TRY IT -> Report every line of the data where the string "produtos" appears.

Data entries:
########################################
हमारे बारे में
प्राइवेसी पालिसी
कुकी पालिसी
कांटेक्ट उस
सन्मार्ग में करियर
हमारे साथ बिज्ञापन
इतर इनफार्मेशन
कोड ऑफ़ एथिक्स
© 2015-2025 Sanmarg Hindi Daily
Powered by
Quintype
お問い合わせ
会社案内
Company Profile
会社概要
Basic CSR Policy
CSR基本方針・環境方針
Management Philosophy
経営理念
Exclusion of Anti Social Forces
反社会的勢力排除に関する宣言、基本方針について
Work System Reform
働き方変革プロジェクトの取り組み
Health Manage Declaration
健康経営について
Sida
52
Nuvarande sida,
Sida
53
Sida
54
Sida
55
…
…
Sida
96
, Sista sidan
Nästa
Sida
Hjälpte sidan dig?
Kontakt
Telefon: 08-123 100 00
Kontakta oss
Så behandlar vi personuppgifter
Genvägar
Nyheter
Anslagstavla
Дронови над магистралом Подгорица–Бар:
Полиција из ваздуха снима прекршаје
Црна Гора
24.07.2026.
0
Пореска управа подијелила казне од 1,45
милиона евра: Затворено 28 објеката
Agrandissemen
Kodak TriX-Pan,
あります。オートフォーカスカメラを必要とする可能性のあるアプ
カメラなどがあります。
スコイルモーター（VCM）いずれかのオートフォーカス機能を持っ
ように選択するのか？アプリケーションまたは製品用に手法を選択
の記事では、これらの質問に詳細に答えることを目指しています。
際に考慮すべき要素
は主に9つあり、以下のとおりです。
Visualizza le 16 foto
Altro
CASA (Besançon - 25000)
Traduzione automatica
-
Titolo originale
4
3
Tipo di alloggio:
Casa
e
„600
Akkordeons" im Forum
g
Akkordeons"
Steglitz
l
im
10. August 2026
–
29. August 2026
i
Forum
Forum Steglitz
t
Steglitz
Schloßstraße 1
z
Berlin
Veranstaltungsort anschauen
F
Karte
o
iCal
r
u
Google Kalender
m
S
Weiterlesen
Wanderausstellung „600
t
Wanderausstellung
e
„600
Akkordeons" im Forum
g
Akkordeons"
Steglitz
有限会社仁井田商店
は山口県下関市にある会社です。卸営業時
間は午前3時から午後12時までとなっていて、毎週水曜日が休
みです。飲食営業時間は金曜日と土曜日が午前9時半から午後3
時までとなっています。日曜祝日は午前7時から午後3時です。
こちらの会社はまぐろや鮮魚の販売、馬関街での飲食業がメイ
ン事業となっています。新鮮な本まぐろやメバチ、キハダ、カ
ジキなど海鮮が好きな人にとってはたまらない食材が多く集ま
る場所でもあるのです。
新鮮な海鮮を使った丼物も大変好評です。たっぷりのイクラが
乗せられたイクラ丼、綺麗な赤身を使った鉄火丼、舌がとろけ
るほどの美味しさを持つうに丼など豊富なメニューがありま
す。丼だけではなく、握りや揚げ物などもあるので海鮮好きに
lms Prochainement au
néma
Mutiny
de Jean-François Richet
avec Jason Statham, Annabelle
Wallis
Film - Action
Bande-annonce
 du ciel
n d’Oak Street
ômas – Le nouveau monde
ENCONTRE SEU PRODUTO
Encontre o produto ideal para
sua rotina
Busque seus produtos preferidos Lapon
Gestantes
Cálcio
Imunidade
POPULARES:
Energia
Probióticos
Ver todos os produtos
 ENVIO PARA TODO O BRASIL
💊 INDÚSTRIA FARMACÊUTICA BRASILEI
########################################
SOLVED PROBLEM ->
Busque seus produtos preferidos Lapon
Ver todos os produtos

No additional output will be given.